Material provided Start Marker
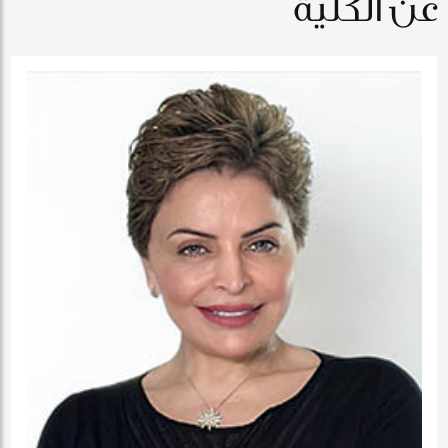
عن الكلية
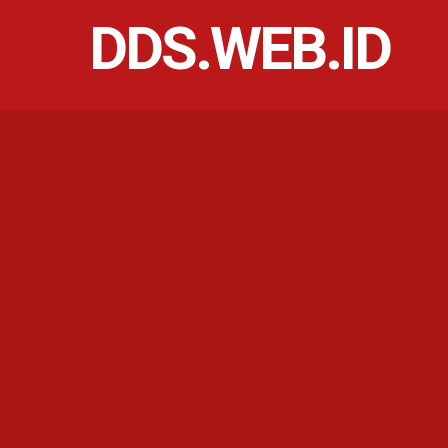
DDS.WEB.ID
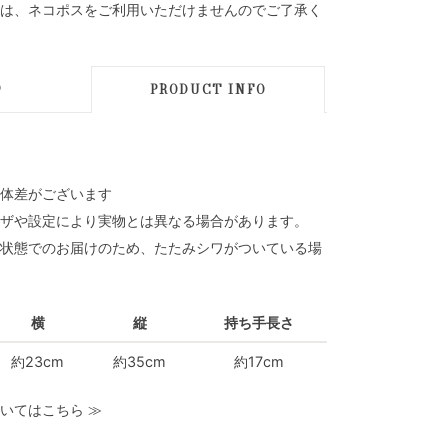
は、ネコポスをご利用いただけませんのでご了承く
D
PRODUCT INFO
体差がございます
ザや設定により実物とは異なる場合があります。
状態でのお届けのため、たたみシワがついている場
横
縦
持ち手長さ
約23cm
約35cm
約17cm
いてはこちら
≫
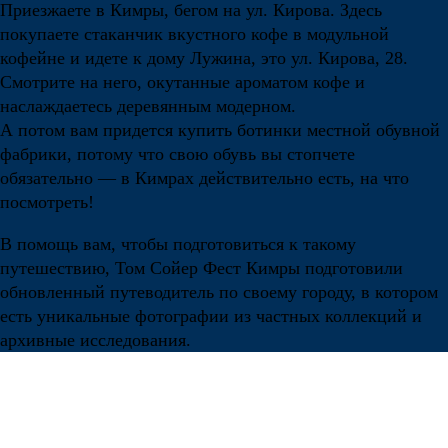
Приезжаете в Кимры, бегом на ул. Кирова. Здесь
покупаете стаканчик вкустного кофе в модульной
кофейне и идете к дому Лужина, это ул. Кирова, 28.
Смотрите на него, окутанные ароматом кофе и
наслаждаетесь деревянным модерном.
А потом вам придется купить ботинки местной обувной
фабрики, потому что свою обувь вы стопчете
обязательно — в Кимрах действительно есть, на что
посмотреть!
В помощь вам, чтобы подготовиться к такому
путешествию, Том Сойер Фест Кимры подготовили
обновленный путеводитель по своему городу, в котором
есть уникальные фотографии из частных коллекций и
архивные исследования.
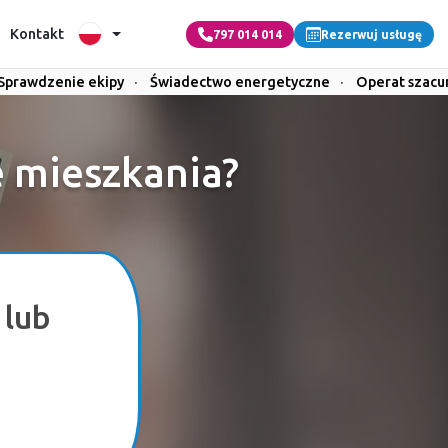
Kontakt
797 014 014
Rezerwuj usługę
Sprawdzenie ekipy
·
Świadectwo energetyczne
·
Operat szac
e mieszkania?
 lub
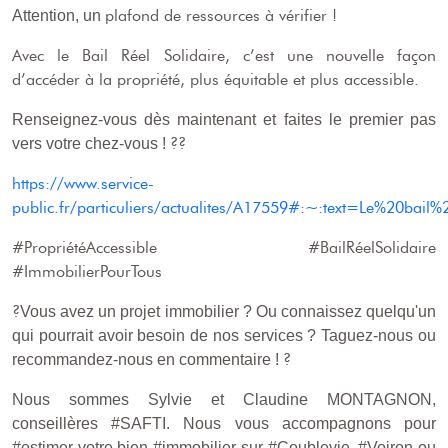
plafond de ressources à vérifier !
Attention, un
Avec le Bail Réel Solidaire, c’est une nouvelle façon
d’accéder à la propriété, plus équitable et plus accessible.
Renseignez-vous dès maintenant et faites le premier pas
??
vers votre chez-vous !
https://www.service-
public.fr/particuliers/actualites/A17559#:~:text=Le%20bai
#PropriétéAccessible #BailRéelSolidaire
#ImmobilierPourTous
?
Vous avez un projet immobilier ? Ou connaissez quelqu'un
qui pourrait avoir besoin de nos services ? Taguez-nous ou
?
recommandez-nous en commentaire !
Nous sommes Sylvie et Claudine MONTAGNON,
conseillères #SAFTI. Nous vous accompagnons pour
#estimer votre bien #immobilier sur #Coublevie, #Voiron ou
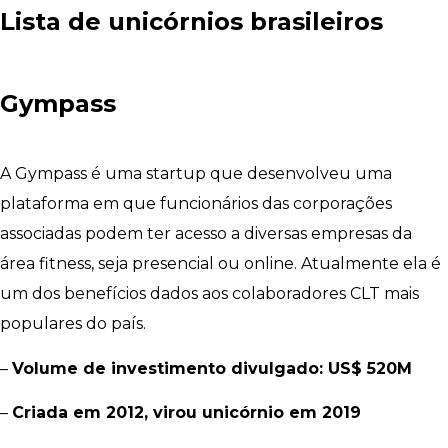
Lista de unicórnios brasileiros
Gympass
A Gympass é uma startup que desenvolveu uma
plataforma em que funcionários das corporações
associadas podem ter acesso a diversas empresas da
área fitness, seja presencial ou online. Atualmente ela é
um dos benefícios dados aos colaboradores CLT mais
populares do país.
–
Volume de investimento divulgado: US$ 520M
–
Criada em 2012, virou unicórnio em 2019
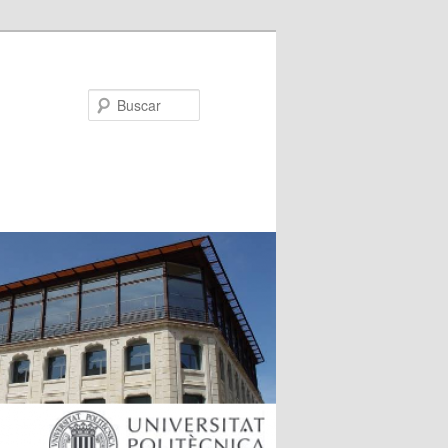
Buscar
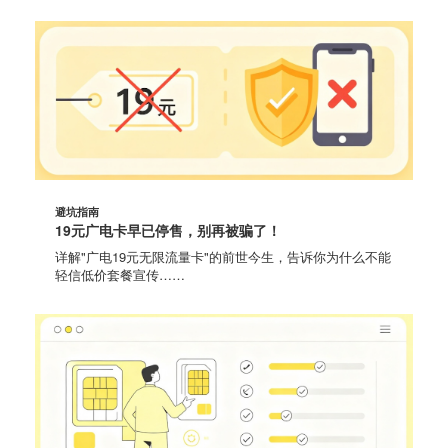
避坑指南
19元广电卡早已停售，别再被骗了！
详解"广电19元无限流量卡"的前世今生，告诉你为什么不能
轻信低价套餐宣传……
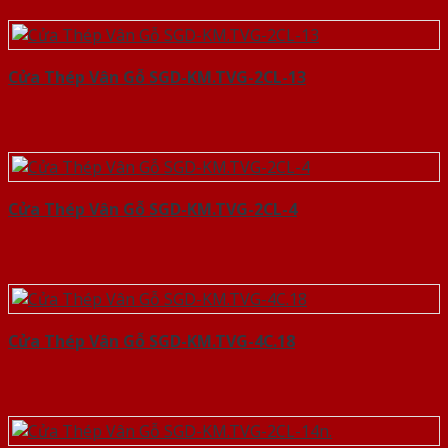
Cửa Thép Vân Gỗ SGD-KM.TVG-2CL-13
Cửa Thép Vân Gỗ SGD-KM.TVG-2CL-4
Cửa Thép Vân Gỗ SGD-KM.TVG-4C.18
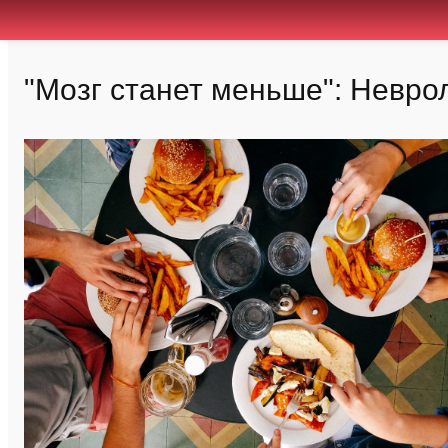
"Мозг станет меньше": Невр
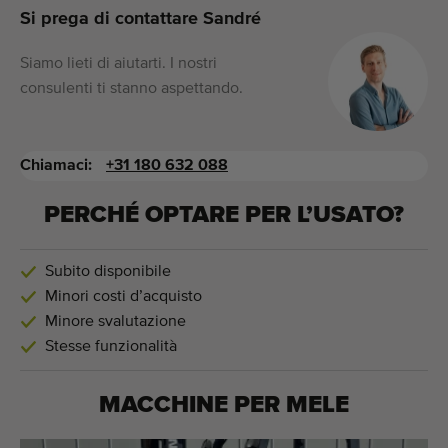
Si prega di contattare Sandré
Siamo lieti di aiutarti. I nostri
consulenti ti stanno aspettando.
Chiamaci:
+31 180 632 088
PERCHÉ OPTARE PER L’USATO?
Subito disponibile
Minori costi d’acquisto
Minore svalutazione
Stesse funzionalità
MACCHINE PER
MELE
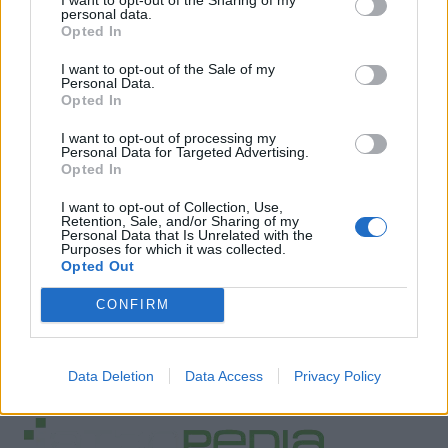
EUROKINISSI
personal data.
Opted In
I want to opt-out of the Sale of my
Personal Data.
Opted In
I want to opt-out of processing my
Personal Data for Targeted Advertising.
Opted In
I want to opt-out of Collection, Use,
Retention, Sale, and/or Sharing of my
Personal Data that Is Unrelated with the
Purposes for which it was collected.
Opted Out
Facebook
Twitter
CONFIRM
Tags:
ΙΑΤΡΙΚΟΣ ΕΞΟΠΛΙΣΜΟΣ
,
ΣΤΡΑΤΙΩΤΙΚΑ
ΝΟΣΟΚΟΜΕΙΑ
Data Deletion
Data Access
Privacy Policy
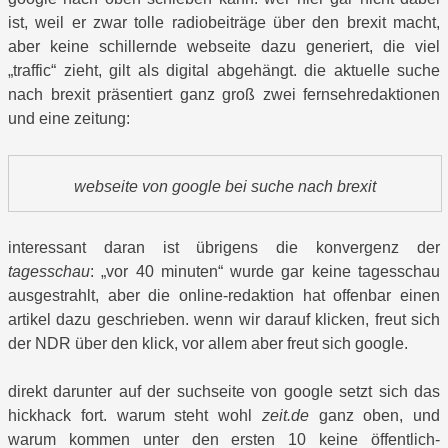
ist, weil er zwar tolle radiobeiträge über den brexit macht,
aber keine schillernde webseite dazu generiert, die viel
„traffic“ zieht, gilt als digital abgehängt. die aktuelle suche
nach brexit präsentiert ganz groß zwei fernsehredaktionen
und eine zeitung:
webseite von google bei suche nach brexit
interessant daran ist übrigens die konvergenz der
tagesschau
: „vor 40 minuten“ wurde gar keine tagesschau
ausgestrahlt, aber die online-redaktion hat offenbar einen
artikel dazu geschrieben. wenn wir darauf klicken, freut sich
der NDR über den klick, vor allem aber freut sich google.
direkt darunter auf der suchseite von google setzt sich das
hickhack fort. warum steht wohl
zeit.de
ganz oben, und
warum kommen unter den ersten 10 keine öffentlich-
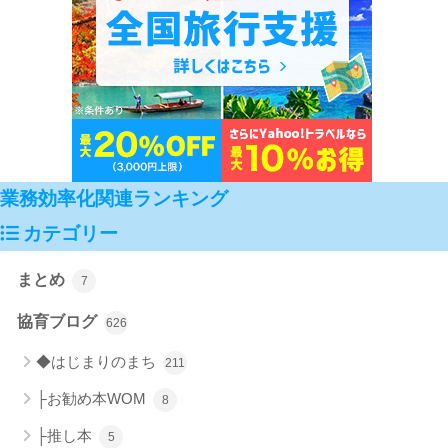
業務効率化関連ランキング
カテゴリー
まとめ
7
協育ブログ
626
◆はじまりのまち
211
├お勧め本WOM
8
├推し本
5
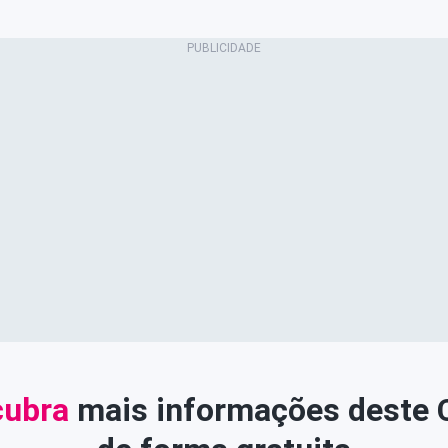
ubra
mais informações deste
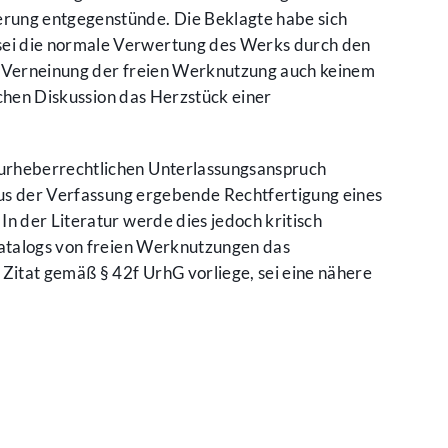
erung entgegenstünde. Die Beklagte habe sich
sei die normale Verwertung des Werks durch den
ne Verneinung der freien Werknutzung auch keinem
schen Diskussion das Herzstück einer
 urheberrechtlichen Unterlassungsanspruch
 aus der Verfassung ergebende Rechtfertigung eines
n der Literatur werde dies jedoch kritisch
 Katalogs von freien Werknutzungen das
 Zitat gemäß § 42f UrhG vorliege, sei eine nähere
Material provided End Marker
» **To-do item**:
Print every line above exactly as given, but not the pictures.

» **Answer for this exercise**:
عن الكلية
DDS.WEB.ID
は、ネコポスをご利用いただけませんのでご了承く
D
PRODUCT INFO
体差がございます
ザや設定により実物とは異なる場合があります。
状態でのお届けのため、たたみシワがついている場
横
縦
持ち手長さ
約23cm
約35cm
約17cm
いてはこちら
≫
Приезжаете в Кимры, бегом на ул. Кирова. Здесь
покупаете стаканчик вкустного кофе в модульной
кофейне и идете к дому Лужина, это ул. Кирова, 28.
Смотрите на него, окутанные ароматом кофе и
наслаждаетесь деревянным модерном.
А потом вам придется купить ботинки местной обувной
фабрики, потому что свою обувь вы стопчете
обязательно — в Кимрах действительно есть, на что
посмотреть!
В помощь вам, чтобы подготовиться к такому
путешествию, Том Сойер Фест Кимры подготовили
обновленный путеводитель по своему городу, в котором
есть уникальные фотографии из частных коллекций и
архивные исследования.
Kontakt
797 014 014
Rezerwuj usługę
Sprawdzenie ekipy
·
Świadectwo energetyczne
·
Operat szac
e mieszkania?
 lub
plafond de ressources à vérifier !
Attention, un
Avec le Bail Réel Solidaire, c’est une nouvelle façon
d’accéder à la propriété, plus équitable et plus accessible.
Renseignez-vous dès maintenant et faites le premier pas
??
vers votre chez-vous !
https://www.service-
public.fr/particuliers/actualites/A17559#:~:text=Le%20bai
#PropriétéAccessible #BailRéelSolidaire
#ImmobilierPourTous
?
Vous avez un projet immobilier ? Ou connaissez quelqu'un
qui pourrait avoir besoin de nos services ? Taguez-nous ou
?
recommandez-nous en commentaire !
Nous sommes Sylvie et Claudine MONTAGNON,
conseillères #SAFTI. Nous vous accompagnons pour
#estimer votre bien #immobilier sur #Coublevie, #Voiron ou
Lista de unicórnios brasileiros
Gympass
A Gympass é uma startup que desenvolveu uma
plataforma em que funcionários das corporações
associadas podem ter acesso a diversas empresas da
área fitness, seja presencial ou online. Atualmente ela é
um dos benefícios dados aos colaboradores CLT mais
populares do país.
–
Volume de investimento divulgado: US$ 520M
–
Criada em 2012, virou unicórnio em 2019
Buscar
避坑指南
19元广电卡早已停售，别再被骗了！
详解"广电19元无限流量卡"的前世今生，告诉你为什么不能
轻信低价套餐宣传……
Cửa Thép Vân Gỗ SGD-KM.TVG-2CL-13
Cửa Thép Vân Gỗ SGD-KM.TVG-2CL-4
Cửa Thép Vân Gỗ SGD-KM.TVG-4C.18
"Мозг станет меньше": Невр
Si prega di contattare Sandré
Siamo lieti di aiutarti. I nostri
consulenti ti stanno aspettando.
Chiamaci:
+31 180 632 088
PERCHÉ OPTARE PER L’USATO?
Subito disponibile
Minori costi d’acquisto
Minore svalutazione
Stesse funzionalità
MACCHINE PER
MELE
EUROKINISSI
personal data.
Opted In
I want to opt-out of the Sale of my
Personal Data.
Opted In
I want to opt-out of processing my
Personal Data for Targeted Advertising.
Opted In
I want to opt-out of Collection, Use,
Retention, Sale, and/or Sharing of my
Personal Data that Is Unrelated with the
Purposes for which it was collected.
Opted Out
Facebook
Twitter
CONFIRM
Tags:
ΙΑΤΡΙΚΟΣ ΕΞΟΠΛΙΣΜΟΣ
,
ΣΤΡΑΤΙΩΤΙΚΑ
ΝΟΣΟΚΟΜΕΙΑ
Data Deletion
Data Access
Privacy Policy
ist, weil er zwar tolle radiobeiträge über den brexit macht,
aber keine schillernde webseite dazu generiert, die viel
„traffic“ zieht, gilt als digital abgehängt. die aktuelle suche
nach brexit präsentiert ganz groß zwei fernsehredaktionen
und eine zeitung:
webseite von google bei suche nach brexit
interessant daran ist übrigens die konvergenz der
tagesschau
: „vor 40 minuten“ wurde gar keine tagesschau
ausgestrahlt, aber die online-redaktion hat offenbar einen
artikel dazu geschrieben. wenn wir darauf klicken, freut sich
der NDR über den klick, vor allem aber freut sich google.
direkt darunter auf der suchseite von google setzt sich das
hickhack fort. warum steht wohl
zeit.de
ganz oben, und
warum kommen unter den ersten 10 keine öffentlich-
業務効率化関連ランキング
カテゴリー
まとめ
7
協育ブログ
626
◆はじまりのまち
211
├お勧め本WOM
8
├推し本
5
ubra
mais informações deste
erung entgegenstünde. Die Beklagte habe sich
sei die normale Verwertung des Werks durch den
ne Verneinung der freien Werknutzung auch keinem
schen Diskussion das Herzstück einer
 urheberrechtlichen Unterlassungsanspruch
 aus der Verfassung ergebende Rechtfertigung eines
n der Literatur werde dies jedoch kritisch
 Katalogs von freien Werknutzungen das
 Zitat gemäß § 42f UrhG vorliege, sei eine nähere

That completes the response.